Donousa is one of the five most important islands of the minor Cyclades complex. The permanent residents are no more than 120, while the cat population in the island is almost double that size.
Even though Donousa is a very popular summer destination due to its turquoise waters, I would also suggest that it is a whole different experience if you visit it during the Easter period. During the Holy Week (or the Passion Week), almost every person on this island gathers in the churches for Mass. On Good Friday everyone follows the procession of the bier of Christ, or otherwise known as the Epitaph.
On Holy Saturday, the locals participate in a traditional custom, called Fourni. That’s when the locals gather in homes that have wood stoves and knead the dough needed to create bread, called Pavli. There is a distinct and familiar smell of burning wood that fills the atmosphere, emanating from all the wood stoves.
The cooperation, the smiles and a lot of effort are the ingredients that bring the successful result to life. Whoever witnesses this tradition is bound to have sweet reminders of this place for the rest of their lives.

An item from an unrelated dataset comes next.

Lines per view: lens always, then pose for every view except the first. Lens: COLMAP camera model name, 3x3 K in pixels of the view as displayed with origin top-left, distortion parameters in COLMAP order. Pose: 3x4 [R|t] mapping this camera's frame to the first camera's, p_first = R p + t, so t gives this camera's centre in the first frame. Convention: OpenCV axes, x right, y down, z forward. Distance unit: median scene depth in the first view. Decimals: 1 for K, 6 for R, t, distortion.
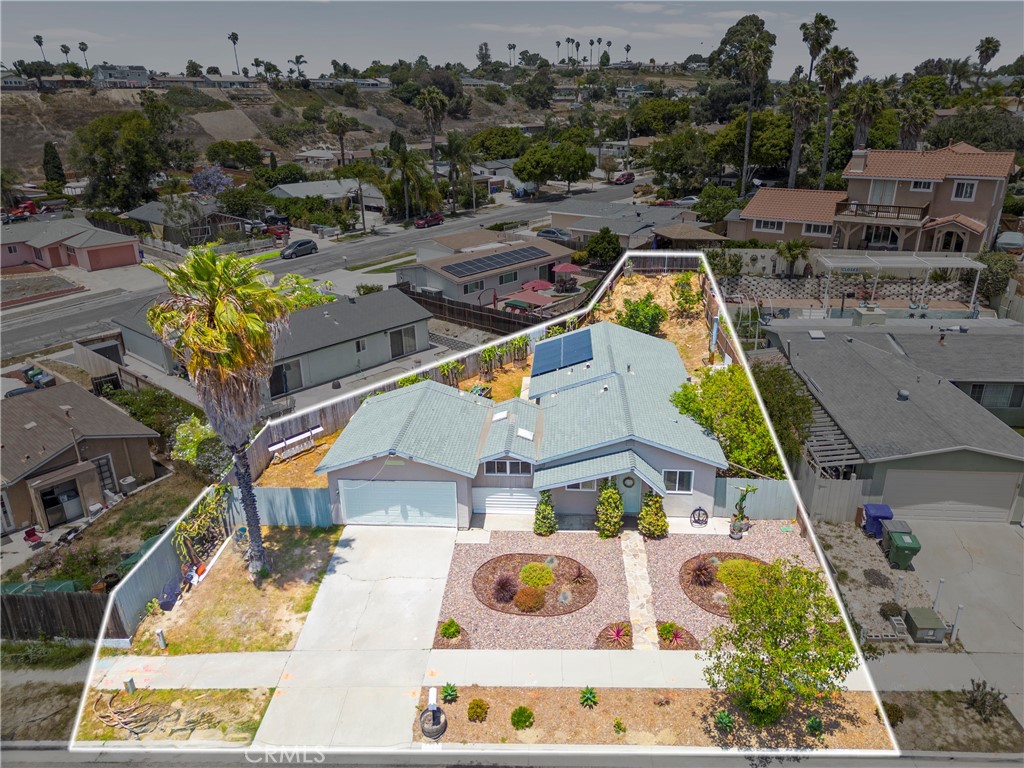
lens RADIAL K [[798.9, 0, 512.0], [0, 798.9, 384.0], [0, 0, 1]] dist [0.092990, -0.114844]
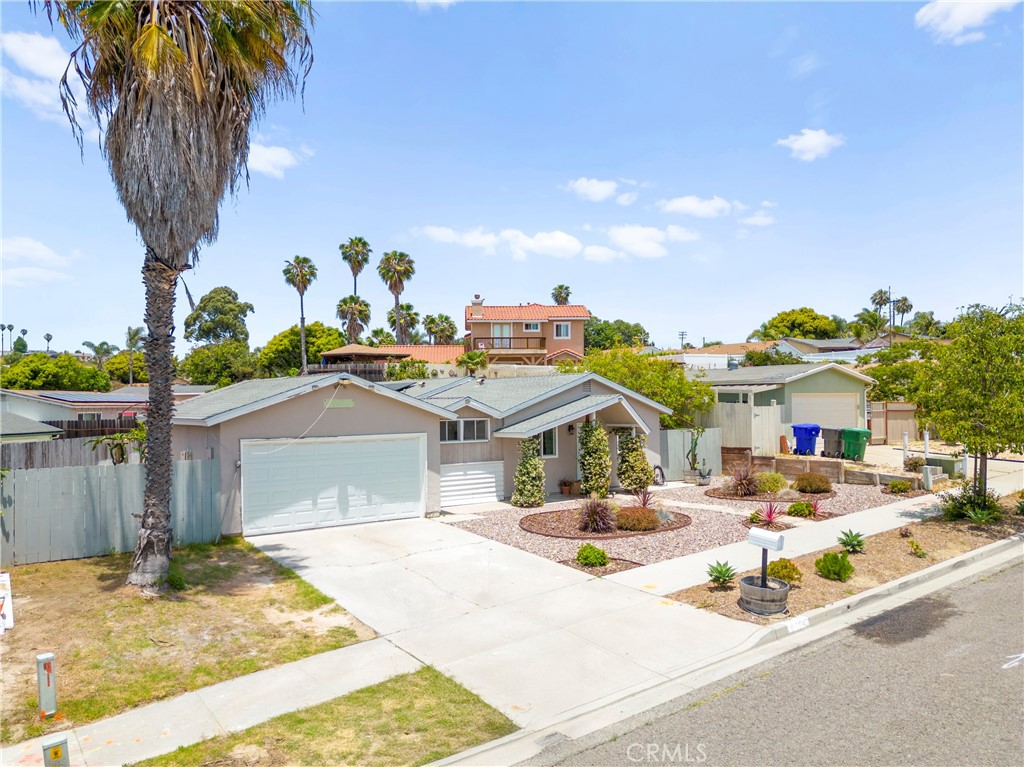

Later on, the people all gather in churches to receive the Holy Light. During the Resurrection, the night sky of Donousa is lit by fireworks, mesmerizing everyone in the audience.
Following the Cycladian tradition, after baking the homemade bread, the people follow that up by roasting meat in the same ovens on the evening of Holy Saturday, so the food can be ready for Easter Sunday.
The highlight of the Holy Week ceremonies is the Burning of Judas, which, once again, is witnessed by everyone in the island.
The grand finale of the festivities commences with a massive feast that goes on until the early hours of the following morning, offering a dose of yearning and anticipation for the coming year.